By Jeff McDonald
HOUSTON — There were no goosebumps Saturday night when Kawhi Leonard pulled on that black No. 2 jersey.
There was no tingle down the spine that often accompanies a dream come true. There were no tears of joy.
To hear the rookie forward tell it, pulling on an NBA uniform for the first time was much like pulling on a tool belt and hard hat.
“I felt like it was finally here,” Leonard said. “It was time to go out and do work.”
As the Spurs and their top draft choice learned in a 101-87 preseason-opening loss to Houston at the Toyota Center, there is still much labor to be done, and — with the shrunken exhibition season now half over — not a lot of time left to do it.
In many ways, Saturday went about as expected for a team playing a game on only seven days of practice, and with a pair of All-Stars (Tim Duncan and Tony Parker) resting comfortably back in San Antonio.
The Spurs missed 32 of their first 40 shots and fell into a 22-point hole in the second half before rallying to make a game of it.
Luis Scola led the Rockets with 20 points, and Jordan Hill posted a 17-point, 13-rebound double-double — not a great sign for a Spurs frontcourt that was physically abused by Memphis’ big men in last season’s playoffs.
“It’s not that easy the first game, especially after only a week,” said guard Manu Ginobili, who recovered for 16 points after a 2-for-10 first half. “We’re all a little rusty, out of shape and trying to connect.”
For Leonard and fellow first-rounder Cory Joseph, simply finding the right place to stand could be considered a minor victory.
With the lockout erasing the standard rookie offseason activities, Leonard has had a week to familiarize himself with the playbook. Compared to Joseph, a Canadian citizen who could not practice until Saturday morning’s shootaround while awaiting a work visa, Leonard is a seasoned vet.
Leonard scored two points, making 1 of 4 shots, and — not insignificantly — grabbed six rebounds in 23 minutes. Joseph scored four points, hit 2 of 7 field goals, and had two assists and no turnovers.
“It’s going to take them a while to get a feel, where to be on the court, when to insert themselves in the game, how to make everything click,” coach Gregg Popovich said.
For the Spurs, the game’s most heartening stretch came midway through the third quarter, when their youth brigade orchestrated a comeback.
In the span of a few minutes, Leonard scooped up a rebound and scrambled for his only basket. James Anderson finished an acrobatic layup for his only field goal (he was 0 for 8 otherwise). Tiago Splitter threw in a hook shot over Hill.
That helped kick-start a run that got the Spurs within 80-78 early in the fourth quarter. Watching the rally from the bench, Ginobili applauded.
“For most of the game, they (the young guys) played better than us,” said Ginobili, who team finished shooting 35.4 percent. “They did a good job hustling, moving the ball, getting layups.”

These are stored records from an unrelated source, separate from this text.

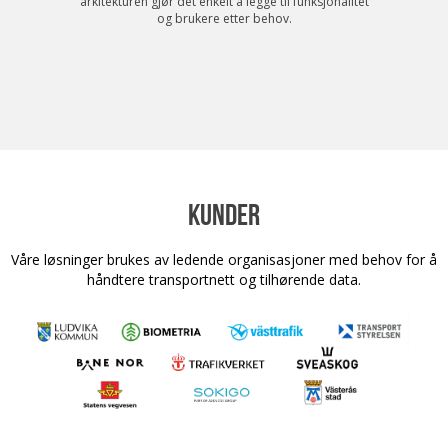
arkitekturen gjør det enkelt å legge til funksjonalitet
og brukere etter behov.
KUNDER
Våre løsninger brukes av ledende organisasjoner med behov for å
håndtere transportnett og tilhørende data.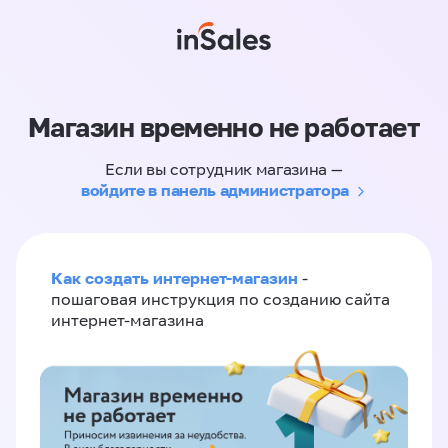
Магазин временно не работает
Если вы сотрудник магазина —
войдите в панель администратора
Как создать интернет-магазин
-
пошаговая инструкция по созданию сайта
интернет-магазина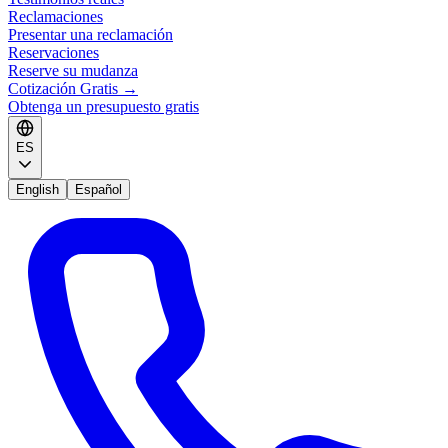
Reclamaciones
Presentar una reclamación
Reservaciones
Reserve su mudanza
Cotización Gratis
→
Obtenga un presupuesto gratis
ES
English
Español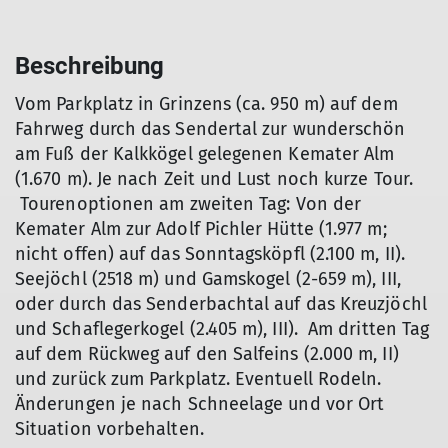
Beschreibung
Vom Parkplatz in Grinzens (ca. 950 m) auf dem
Fahrweg durch das Sendertal zur wunderschön
am Fuß der Kalkkögel gelegenen Kemater Alm
(1.670 m). Je nach Zeit und Lust noch kurze Tour.
Tourenoptionen am zweiten Tag: Von der
Kemater Alm zur Adolf Pichler Hütte (1.977 m;
nicht offen) auf das Sonntagsköpfl (2.100 m, II).
Seejöchl (2518 m) und Gamskogel (2-659 m), III,
oder durch das Senderbachtal auf das Kreuzjöchl
und Schaflegerkogel (2.405 m), III). Am dritten Tag
auf dem Rückweg auf den Salfeins (2.000 m, II)
und zurück zum Parkplatz. Eventuell Rodeln.
Änderungen je nach Schneelage und vor Ort
Situation vorbehalten.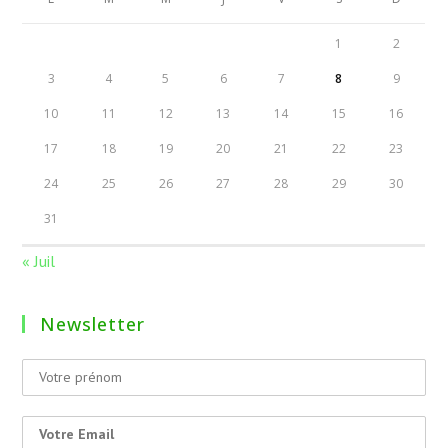
1
2
3
4
5
6
7
8
9
10
11
12
13
14
15
16
17
18
19
20
21
22
23
24
25
26
27
28
29
30
31
« Juil
Newsletter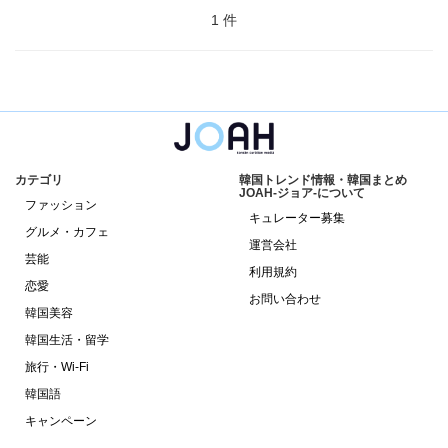
1 件
カテゴリ
韓国トレンド情報・韓国まとめ
JOAH-ジョア-について
ファッション
キュレーター募集
グルメ・カフェ
運営会社
芸能
利用規約
恋愛
お問い合わせ
韓国美容
韓国生活・留学
旅行・Wi-Fi
韓国語
キャンペーン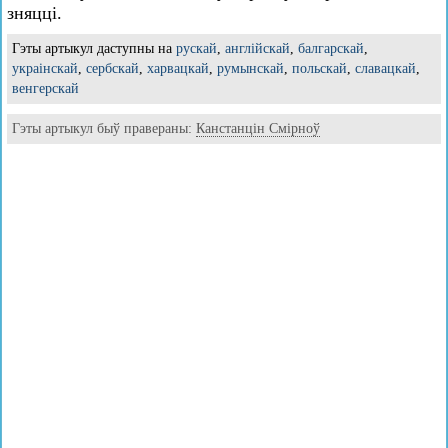
зняцці.
Гэты артыкул даступны на
рускай
,
англійскай
,
балгарскай
,
украінскай
,
сербскай
,
харвацкай
,
румынскай
,
польскай
,
славацкай
,
венгерскай
Гэты артыкул быў правераны:
Канстанцін Смірноў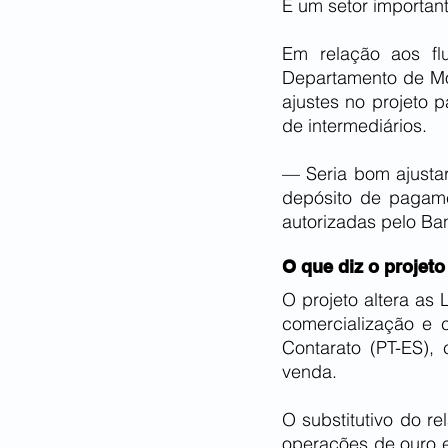
É um setor importan
Em relação aos flu
Departamento de Mon
ajustes no projeto 
de intermediários.
— Seria bom ajustar
depósito de pagamen
autorizadas pelo Ba
O que diz o projeto
O projeto altera as L
comercialização e 
Contarato (PT-ES), 
venda.
O substitutivo do re
operações de ouro e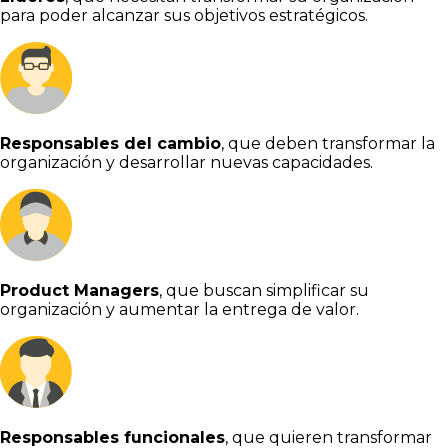
para poder alcanzar sus objetivos estratégicos.
Responsables del cambio
, que deben transformar la
organización y desarrollar nuevas capacidades.
Product Managers
, que buscan simplificar su
organización y aumentar la entrega de valor.
Responsables funcionales
, que quieren transformar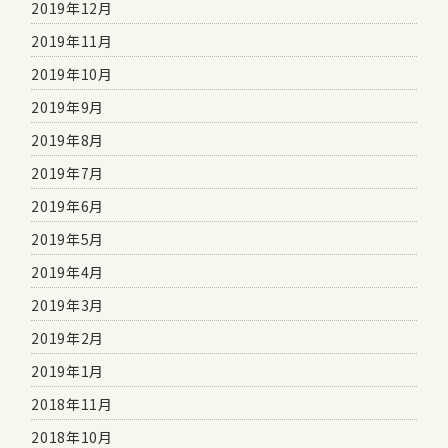
2019年12月
2019年11月
2019年10月
2019年9月
2019年8月
2019年7月
2019年6月
2019年5月
2019年4月
2019年3月
2019年2月
2019年1月
2018年11月
2018年10月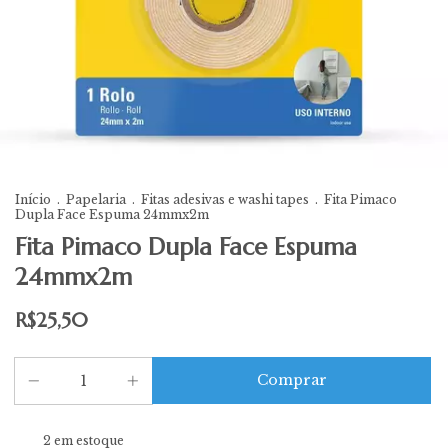
Início
.
Papelaria
.
Fitas adesivas e washi tapes
.
Fita Pimaco
Dupla Face Espuma 24mmx2m
Fita Pimaco Dupla Face Espuma
24mmx2m
R$25,50
2
em estoque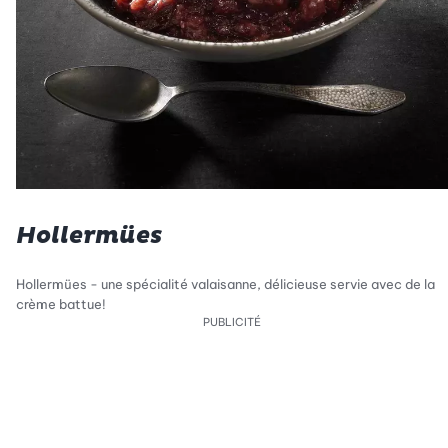
Hollermües
Hollermües - une spécialité valaisanne, délicieuse servie avec de la
crème battue!
PUBLICITÉ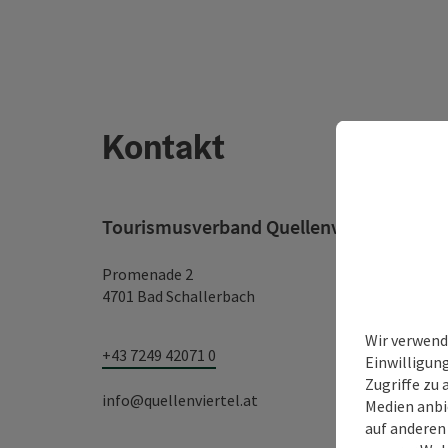
Kontakt
Tourismusverband Quellenviertel
Promenade 2
4701 Bad Schallerbach
Wir verwend
+43 7249 42071 0
Einwilligun
Zugriffe zu 
info@quellenviertel.at
Medien anbi
auf anderen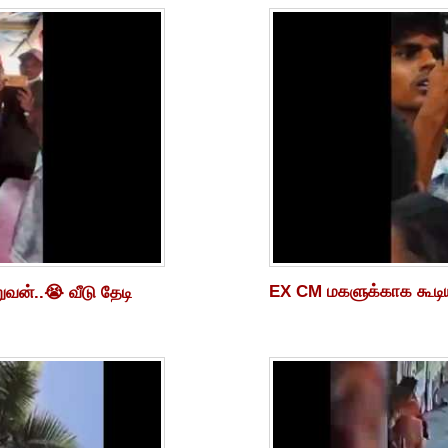
EX CM மகளுக்காக கூடிய 
ுவன்..😭 வீடு தேடி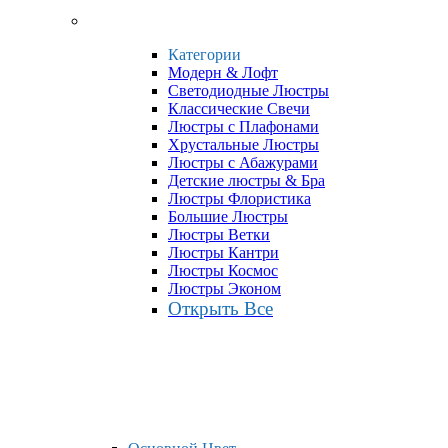
Категории
Модерн & Лофт
Светодиодные Люстры
Классические Свечи
Люстры с Плафонами
Хрустальные Люстры
Люстры с Абажурами
Детские люстры & Бра
Люстры Флористика
Большие Люстры
Люстры Ветки
Люстры Кантри
Люстры Космос
Люстры Эконом
Открыть Все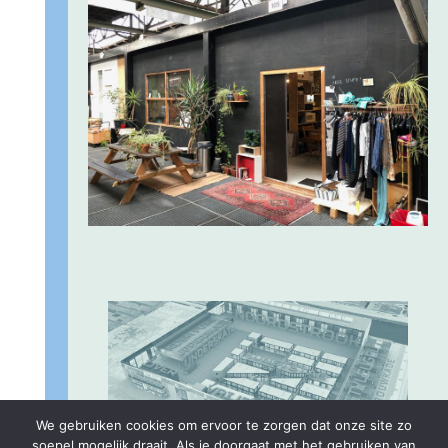
We gebruiken cookies om ervoor te zorgen dat onze site zo
soepel mogelijk draait. Als je doorgaat met het gebruiken van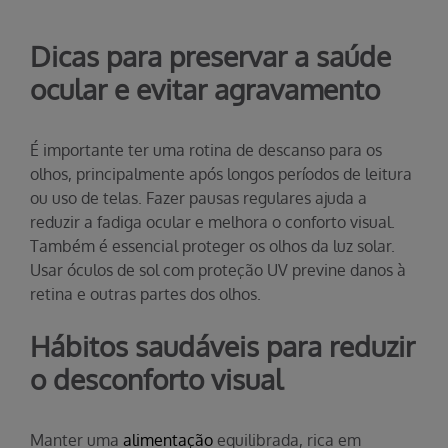
Dicas para preservar a saúde
ocular e evitar agravamento
É importante ter uma rotina de descanso para os
olhos, principalmente após longos períodos de leitura
ou uso de telas. Fazer pausas regulares ajuda a
reduzir a fadiga ocular e melhora o conforto visual.
Também é essencial proteger os olhos da luz solar.
Usar óculos de sol com proteção UV previne danos à
retina e outras partes dos olhos.
Hábitos saudáveis para reduzir
o desconforto visual
Manter uma
alimentação
equilibrada, rica em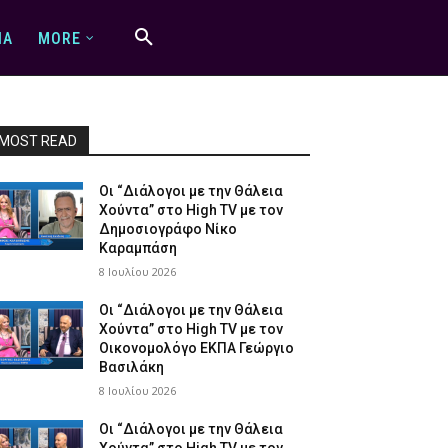
IA
MORE
MOST READ
Οι “Διάλογοι με την Θάλεια
Χούντα” στο High TV με τον
Δημοσιογράφο Νίκο
Καραμπάση
8 Ιουλίου 2026
Οι “Διάλογοι με την Θάλεια
Χούντα” στο High TV με τον
Οικονομολόγο ΕΚΠΑ Γεώργιο
Βασιλάκη
8 Ιουλίου 2026
Οι “Διάλογοι με την Θάλεια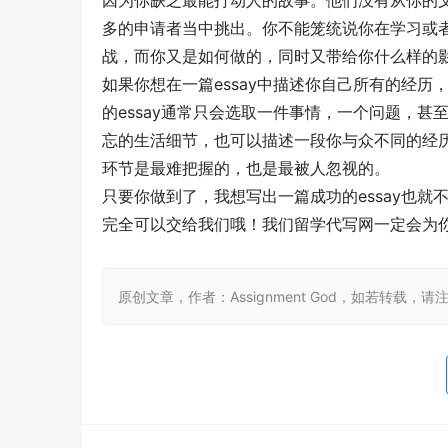
因为你缺乏最能打动人的故事。他们没有从你的
多的申请者当中挑出。你不能笼统说你在学习或
战，而你又是如何做的，同时又带给你什么样的
如果你想在一篇essay中描述你自己所有的经历
的essay通常只会选取一件事情，一个问题，甚
忘的生活细节，也可以描述一段你与众不同的经
环节是最难把握的，也是最被人忽视的。
只要你做到了，我想写出一篇成功的essay也就不
完全可以交给我们哦！我们留学代写网一定会为你带
原创文章，作者：Assignment God，如若转载，请注明出处：ht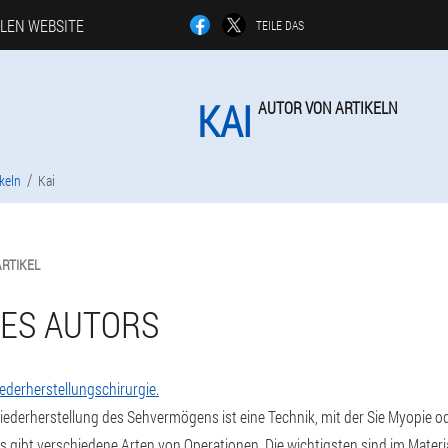
LLEN WEBSITE
TEILE DAS
KAI
AUTOR VON ARTIKELN
keln
Kai
ARTIKEL
DES AUTORS
ederherstellungschirurgie.
iederherstellung des Sehvermögens ist eine Technik, mit der Sie Myopie o
s gibt verschiedene Arten von Operationen. Die wichtigsten sind im Materi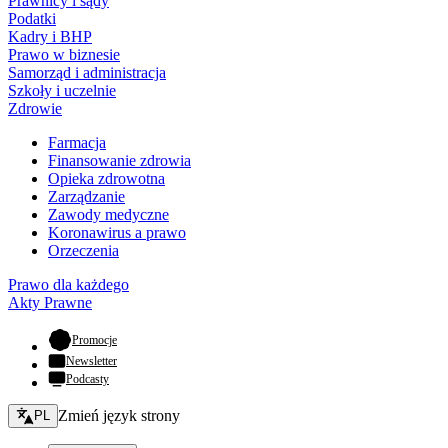
Prawnicy i sądy
Podatki
Kadry i BHP
Prawo w biznesie
Samorząd i administracja
Szkoły i uczelnie
Zdrowie
Farmacja
Finansowanie zdrowia
Opieka zdrowotna
Zarządzanie
Zawody medyczne
Koronawirus a prawo
Orzeczenia
Prawo dla każdego
Akty Prawne
- otwiera się w nowej karcie
Promocje
Newsletter
Podcasty
Zmień język - bieżący:
Zmień język strony
PL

After a ragged start, Splitter finished with 13 points, including eight in the fourth quarter. Of course, given Splitter’s star-crossed rookie season, the fact he made it to the team plane after the game without pulling something was notable.
“He had such a tough year last year, injured most of the time,” Popovich said. “It was great to see him whole.”
All told, the Spurs left Houston feeling content about the trip and looking forward to a rematch in the preseason finale Wednesday in San Antonio. They know they will be a different team with their All-Star power forward and point guard.
“It wasn’t a great game,” Ginobili said. “But it wasn’t horrible.”
There is work to do, sure. But with eight whole days before Memphis visits the ATT Center to start the regular season, time left to do it.